Countdown to cross-border operation
The latest attacks significantly increased pressure on the government to order a cross-border operation into northern Iraq to hit the PKK camps after protracted appeals to the United States and Iraq to crack down on the terrorist group.
So far, the United States and Iraq have come up with little except verbal commitments to fight the PKK. “I have been shocked by the news reports today from Hakkari of terrorist violence that has claimed many dead and wounded,” said US Ambassador Ross Wilson in a statement. “I am committed to working with Turkey and Turkish authorities to eliminate the PKK terrorist threat to the people of Turkey. Ending this cycle of violence is a goal that unites us.”
Asked whether there have been any talks with Iraq or the United States, Çiçek said Turkey would no longer be satisfied with words and statements. “Statements do not satisfy us, there is nothing left to say. We are expecting concrete steps from them,” he said.
On Wednesday, Parliament gave nearly unanimous support for the government motion allowing cross-border operations into northern Iraq for the next year. Yesterday’s attacks intensified calls for use of the authorization. Turkey deploys more than 200,000 troops in southeastern Anatolia and some 70,000 troops are deployed on the border, ready for a cross-border operation in a short notice. With additional reinforcements currently in Diyarbakır, this number could go up to 150,000, sources said.

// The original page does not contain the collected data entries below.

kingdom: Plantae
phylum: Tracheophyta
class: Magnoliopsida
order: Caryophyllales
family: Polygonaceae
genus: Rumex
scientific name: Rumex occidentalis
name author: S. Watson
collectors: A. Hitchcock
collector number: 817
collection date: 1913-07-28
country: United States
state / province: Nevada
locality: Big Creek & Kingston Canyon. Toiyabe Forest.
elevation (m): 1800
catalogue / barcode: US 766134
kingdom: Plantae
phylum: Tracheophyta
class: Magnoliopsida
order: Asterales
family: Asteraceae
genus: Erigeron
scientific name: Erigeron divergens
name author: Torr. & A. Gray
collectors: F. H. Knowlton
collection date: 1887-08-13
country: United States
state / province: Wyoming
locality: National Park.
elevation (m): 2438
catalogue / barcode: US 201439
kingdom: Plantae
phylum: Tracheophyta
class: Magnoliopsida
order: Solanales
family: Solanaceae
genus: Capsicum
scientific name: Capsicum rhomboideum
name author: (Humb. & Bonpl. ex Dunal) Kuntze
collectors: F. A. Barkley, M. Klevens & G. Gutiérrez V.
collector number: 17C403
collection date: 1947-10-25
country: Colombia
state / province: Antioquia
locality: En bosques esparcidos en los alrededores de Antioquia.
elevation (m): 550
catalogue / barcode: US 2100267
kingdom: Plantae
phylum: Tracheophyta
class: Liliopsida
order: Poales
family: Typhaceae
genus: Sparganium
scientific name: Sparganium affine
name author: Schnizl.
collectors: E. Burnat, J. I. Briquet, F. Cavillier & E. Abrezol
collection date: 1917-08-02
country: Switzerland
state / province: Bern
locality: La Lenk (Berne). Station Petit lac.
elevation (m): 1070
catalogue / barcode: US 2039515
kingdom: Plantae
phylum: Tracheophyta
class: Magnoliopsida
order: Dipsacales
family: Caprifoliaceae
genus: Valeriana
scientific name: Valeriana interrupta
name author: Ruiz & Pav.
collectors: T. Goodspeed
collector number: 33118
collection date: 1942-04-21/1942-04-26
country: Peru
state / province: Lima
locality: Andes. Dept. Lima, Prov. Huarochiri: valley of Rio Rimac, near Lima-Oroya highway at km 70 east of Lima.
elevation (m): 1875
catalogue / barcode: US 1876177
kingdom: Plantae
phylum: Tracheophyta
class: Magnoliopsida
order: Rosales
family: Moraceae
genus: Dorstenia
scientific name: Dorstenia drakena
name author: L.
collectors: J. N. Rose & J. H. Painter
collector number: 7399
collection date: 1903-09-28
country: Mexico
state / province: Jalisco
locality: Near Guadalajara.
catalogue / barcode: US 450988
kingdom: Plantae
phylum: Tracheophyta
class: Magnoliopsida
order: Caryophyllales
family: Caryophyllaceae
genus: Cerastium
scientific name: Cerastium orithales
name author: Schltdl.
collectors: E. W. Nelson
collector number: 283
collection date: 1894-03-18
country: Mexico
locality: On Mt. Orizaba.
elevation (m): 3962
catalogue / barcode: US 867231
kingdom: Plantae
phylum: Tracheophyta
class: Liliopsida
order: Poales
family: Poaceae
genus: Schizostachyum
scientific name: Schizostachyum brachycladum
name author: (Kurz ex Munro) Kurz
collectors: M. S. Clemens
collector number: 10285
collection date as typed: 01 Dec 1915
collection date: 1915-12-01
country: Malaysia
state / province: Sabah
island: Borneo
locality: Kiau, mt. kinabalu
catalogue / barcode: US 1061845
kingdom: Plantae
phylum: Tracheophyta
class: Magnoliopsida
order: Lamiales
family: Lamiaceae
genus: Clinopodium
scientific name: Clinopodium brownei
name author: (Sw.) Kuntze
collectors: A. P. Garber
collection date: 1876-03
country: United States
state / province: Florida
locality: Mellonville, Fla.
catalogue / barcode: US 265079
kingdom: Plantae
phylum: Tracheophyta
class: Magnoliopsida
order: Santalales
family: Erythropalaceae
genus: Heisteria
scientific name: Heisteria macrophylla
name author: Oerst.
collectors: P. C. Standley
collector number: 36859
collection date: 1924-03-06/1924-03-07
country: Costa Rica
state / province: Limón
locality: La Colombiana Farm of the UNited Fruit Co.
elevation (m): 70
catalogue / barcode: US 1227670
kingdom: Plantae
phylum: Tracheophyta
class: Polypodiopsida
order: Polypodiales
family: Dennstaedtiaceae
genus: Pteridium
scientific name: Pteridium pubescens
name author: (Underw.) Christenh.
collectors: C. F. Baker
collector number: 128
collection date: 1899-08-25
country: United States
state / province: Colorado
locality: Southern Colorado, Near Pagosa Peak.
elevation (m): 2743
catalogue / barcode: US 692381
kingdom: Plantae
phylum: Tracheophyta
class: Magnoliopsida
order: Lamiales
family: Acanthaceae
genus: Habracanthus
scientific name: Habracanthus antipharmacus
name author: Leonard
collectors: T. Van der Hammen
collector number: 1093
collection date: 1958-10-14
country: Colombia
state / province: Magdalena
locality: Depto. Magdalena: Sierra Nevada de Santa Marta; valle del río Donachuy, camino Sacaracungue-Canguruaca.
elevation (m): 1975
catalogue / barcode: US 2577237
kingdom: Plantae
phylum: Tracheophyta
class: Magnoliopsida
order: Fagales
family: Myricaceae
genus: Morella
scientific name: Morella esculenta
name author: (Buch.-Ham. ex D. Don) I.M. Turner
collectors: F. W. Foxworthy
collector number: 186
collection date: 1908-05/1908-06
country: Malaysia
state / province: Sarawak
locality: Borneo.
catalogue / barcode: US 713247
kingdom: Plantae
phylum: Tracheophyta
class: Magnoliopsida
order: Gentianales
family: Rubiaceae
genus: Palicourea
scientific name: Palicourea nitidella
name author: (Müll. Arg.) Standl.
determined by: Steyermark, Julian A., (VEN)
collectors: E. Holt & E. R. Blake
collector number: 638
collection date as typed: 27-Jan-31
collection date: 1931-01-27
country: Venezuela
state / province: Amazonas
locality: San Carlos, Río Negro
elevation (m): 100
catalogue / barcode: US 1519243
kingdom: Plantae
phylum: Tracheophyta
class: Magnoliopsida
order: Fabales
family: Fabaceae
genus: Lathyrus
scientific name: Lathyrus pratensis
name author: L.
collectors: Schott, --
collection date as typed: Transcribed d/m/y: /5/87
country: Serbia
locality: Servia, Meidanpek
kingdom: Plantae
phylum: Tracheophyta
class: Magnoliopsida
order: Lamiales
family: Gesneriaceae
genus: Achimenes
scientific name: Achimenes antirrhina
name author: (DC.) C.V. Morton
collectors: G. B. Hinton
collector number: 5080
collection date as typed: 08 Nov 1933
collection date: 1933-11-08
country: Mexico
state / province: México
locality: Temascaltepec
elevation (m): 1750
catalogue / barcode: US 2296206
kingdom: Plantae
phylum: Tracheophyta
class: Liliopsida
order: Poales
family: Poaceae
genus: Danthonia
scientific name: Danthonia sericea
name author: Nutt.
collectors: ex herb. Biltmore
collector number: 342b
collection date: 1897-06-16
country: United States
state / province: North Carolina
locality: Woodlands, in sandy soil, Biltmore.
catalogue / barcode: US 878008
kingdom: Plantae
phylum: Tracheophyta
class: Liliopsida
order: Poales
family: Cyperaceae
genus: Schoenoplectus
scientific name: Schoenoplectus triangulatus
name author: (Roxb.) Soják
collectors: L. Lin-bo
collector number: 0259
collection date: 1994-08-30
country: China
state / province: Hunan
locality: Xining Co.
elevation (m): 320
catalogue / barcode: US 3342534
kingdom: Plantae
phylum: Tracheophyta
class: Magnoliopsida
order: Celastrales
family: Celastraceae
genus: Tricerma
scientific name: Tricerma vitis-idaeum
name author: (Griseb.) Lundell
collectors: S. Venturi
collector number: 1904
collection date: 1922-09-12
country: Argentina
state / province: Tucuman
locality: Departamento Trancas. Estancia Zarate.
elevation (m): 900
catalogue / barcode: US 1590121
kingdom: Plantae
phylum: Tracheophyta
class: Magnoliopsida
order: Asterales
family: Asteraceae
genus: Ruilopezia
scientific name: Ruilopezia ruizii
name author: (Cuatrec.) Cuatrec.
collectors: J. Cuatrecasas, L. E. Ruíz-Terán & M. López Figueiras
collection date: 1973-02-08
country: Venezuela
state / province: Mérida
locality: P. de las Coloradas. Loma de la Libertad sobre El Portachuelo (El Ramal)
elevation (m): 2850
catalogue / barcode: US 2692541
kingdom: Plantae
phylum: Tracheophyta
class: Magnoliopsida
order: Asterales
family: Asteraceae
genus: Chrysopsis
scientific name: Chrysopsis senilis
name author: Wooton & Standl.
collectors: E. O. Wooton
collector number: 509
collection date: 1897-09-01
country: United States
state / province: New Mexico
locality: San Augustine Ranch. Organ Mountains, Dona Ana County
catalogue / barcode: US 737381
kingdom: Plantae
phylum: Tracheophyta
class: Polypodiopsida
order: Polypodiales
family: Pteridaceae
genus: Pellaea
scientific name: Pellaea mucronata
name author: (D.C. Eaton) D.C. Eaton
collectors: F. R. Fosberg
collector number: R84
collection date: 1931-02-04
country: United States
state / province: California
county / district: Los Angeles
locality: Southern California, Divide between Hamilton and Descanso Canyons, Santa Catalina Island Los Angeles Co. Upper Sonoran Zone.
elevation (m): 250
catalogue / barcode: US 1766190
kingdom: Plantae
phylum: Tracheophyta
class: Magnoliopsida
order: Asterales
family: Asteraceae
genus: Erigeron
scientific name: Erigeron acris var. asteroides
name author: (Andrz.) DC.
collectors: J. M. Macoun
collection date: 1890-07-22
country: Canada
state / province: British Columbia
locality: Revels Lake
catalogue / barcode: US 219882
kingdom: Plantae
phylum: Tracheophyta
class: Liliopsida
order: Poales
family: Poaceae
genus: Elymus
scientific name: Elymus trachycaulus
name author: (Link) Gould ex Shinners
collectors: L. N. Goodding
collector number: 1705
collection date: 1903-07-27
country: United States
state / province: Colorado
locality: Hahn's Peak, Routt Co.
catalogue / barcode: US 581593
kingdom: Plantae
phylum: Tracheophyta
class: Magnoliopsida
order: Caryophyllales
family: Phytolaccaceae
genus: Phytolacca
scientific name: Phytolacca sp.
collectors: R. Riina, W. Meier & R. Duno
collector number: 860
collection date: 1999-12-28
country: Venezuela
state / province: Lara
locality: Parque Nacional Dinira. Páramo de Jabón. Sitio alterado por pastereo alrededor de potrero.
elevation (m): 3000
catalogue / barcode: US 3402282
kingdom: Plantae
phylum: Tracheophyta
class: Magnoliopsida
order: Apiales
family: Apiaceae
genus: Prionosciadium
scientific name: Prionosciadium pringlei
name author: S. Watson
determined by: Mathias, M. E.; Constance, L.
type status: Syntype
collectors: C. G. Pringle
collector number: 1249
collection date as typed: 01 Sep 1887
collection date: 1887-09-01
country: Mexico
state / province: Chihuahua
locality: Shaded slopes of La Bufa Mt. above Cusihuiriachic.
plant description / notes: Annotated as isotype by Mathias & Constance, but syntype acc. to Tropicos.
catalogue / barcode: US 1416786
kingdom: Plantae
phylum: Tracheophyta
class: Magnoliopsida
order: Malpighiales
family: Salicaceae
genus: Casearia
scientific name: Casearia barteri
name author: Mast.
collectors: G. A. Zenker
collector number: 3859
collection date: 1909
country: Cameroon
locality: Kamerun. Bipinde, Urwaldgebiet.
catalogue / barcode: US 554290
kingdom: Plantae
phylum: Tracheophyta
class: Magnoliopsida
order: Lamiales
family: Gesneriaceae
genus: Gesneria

“An extensive operation within Turkey and on the other side of the border has become a necessity under the current circumstances,” said Devlet Bahçeli, leader of the opposition Nationalist Movement Party (MHP). Bahçeli criticized Erdoğan’s earlier comment that he would discuss the matter with President George W. Bush during his visit to Washington on Nov. 5, saying Turkey should not wait any longer.
The MHP leader also pressed the government to expand the anti-terror powers of security organizations and said all necessary measures must be taken to ensure success in the fight against terrorism, including the re-introduction of emergency rule in southeastern Anatolia.
“Turkey cannot detour by acting hesitantly in regard to military action,” said main opposition Republican People’s Party (CHP) leader Deniz Baykal. “We have to understand that what we are faced with is a sort of war. There has been a covert war launched against Turkey through the PKK.”
“Turkey’s common sense has not been reciprocated,” said Parliament Speaker Köksal Toptan, referring to Turkey’s unanswered calls on the United States and Iraq to take action against the PKK. “We will take the necessary measures to heal the grief [caused by the deaths of] our martyrs.”
The scope of a possible cross-border operation was being discussed at the security summit chaired by Gül. The meeting, attended by the prime minister, chief of general staff, commanders of the land forces and the gendarmerie and the interior and defense ministers as well as Çiçek, was still continuing as Today’s Zaman went to print.
Iraqi Kurdish officials also reported that the Turkish military fired artillery shells on targets inside northern Iraq. A Kurdish official was quoted as saying that about 11 areas were subject to shelling by the Turkish military but that there were no casualties.
Deputy Governor of the Kurdish province of Dohuk Gorkeis Sulaiman said the Turkish shelling targeted areas close to the towns of Zakhu and Amardiya and destroyed a bridge linking two villages near Amardiya, according to Reuters.
Residents in Zakhu gave a similar version of events. “Today at dawn the Turkish artillery shelling started in villages around Zakhu. We were sleeping, and we all jumped from our beds. We thought that war had started,” said a man in his 50s in Zakhu. “My children started screaming.”